Protocols Used: Transformation
Results: Successful test transformation, but no colonies on pSB1K3 plate.
Next Steps: Use an alternative compatible plasmid for ligation of codon optimised ChrB (Bielefeld).
Aim of experiment: Restriction digest of pT7KS with EcoRI and PstI as alternative to pSB1K3. Ligation of digested ChrB (Bielefeld) and transformation of pT7KS-ChrB. Also transformations of Chromate-sensor plasmids into BL21 (DE3) in the following combinations:
- pSB1C3-pChr-GFP + pUniprom-ChrB
- pSB1C3-pChr-GFP + pUniprom-ChrBopt
- pUniprom-ChrB
- pUniprom-ChrBopt
Protocols Used: Restriction Digest, Gel Extraction, Ligation
Results:Transformations of the plasmid with pT7KS-ChrB (Bielefeld) yielded 12 colonies, but also colonies on the vector control plate. Transformations of pSB1C3-pChr-GFP + pUniprom-ChrB, pSB1C3-pChr-GFP + pUniprom-ChrBopt, pUniprom-ChrB, and pUniprom-ChrBopt into BL21(DE3) were successful.
Results:
Figure 33 pT7KS-ChrB (Bielefeld) transformations
Figure 34 Transformations into BL21(DE3)
Next Steps: Confirmation of colonies with pT7KS-ChrB by colony PCR. Preparation of recombinant BL21(DE3) for plate reader experiments.
Aim of experiment: Check if any of the colonies after ligation of ChrB (Bielefeld) into pT7KS were successful despite colonies on the control plate.
Protocols Used: Colony PCR
Results: Figure 34
Next Steps: Prepare transformed BL21(DE3) for plate reader experiments. Attempt new transformation of pT7KS-ChrB (Bielefeld).
Aim of experiment: Set up overnight cultures for subsequent plate reader experiments.
Protocols Used: Overnight cultures
Results: N/A
Next Steps: Set up plate reader, collect and analyse data. Assess the effect of induction of higher repressor-expression on the level of GFP.
Aim of experiment: To design a series of plate reader experiments to measure OD600 and relative fluorescence of the chromate sensor. At first no chromate was added to this plate in order to assess the effect of IPTG induction.

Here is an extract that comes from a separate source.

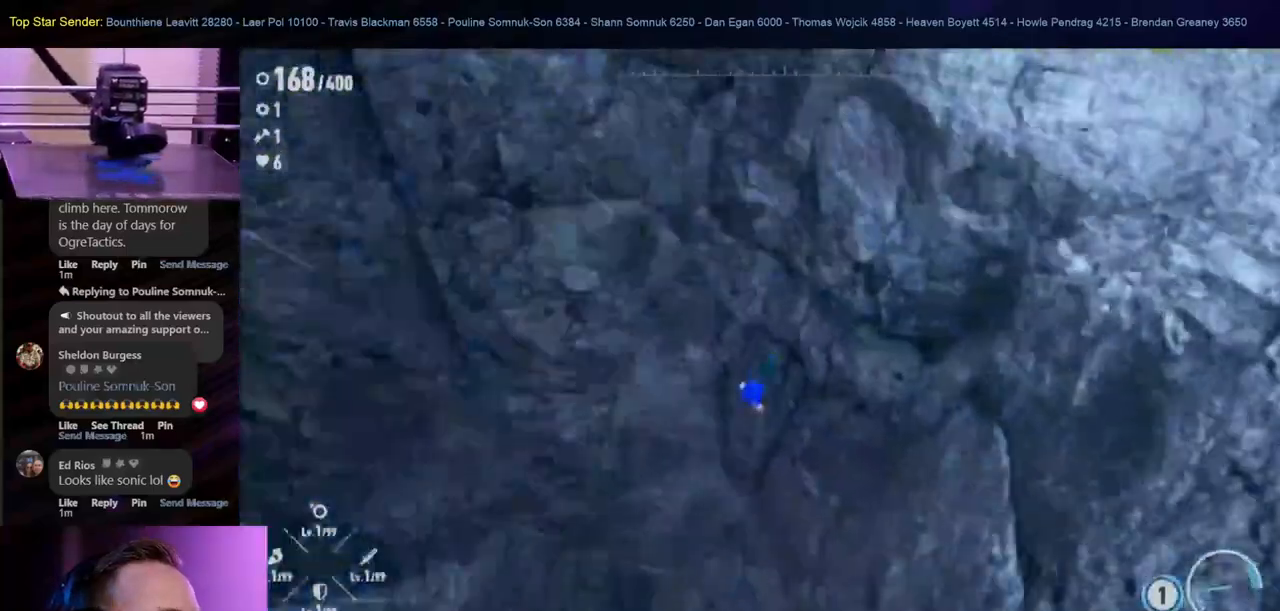
{"buttons": [], "left_stick": "up-right", "right_stick": "center", "events": [[67, "B", "up"], [117, "B", "down"], [183, "B", "up"], [217, "left_stick", "up-right"], [267, "B", "down"], [333, "B", "up"]]}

Protocols Used: Plate reader experiments
Results: Figure 35
Next Steps:Repeat experiments with added chromate substances.
Summary
During this week the samples from the previous plate reader were retrieved and prepared for blotting against both GFP, and the 6His-Tag of ChrB and ChrBopt.
Aim of experiment: To identify whether or not there is any detectable difference in both, the level of GFP, and the level of ChrB or ChrBopt, before and after induction with IPTG.
Protocols Used: SDS-PAGE + Western blot
Results: Insert blot image here.
Next Steps: Repeat the assays of the previous weeks by subcloning ChrB, ChrBopt, and ChrB (Bielefeld) into vectors with different expression levels and see how it influences the level of GFP expression. Then add different chromate salts and also probe the system with other substances, e.g. other heavy-metal salts.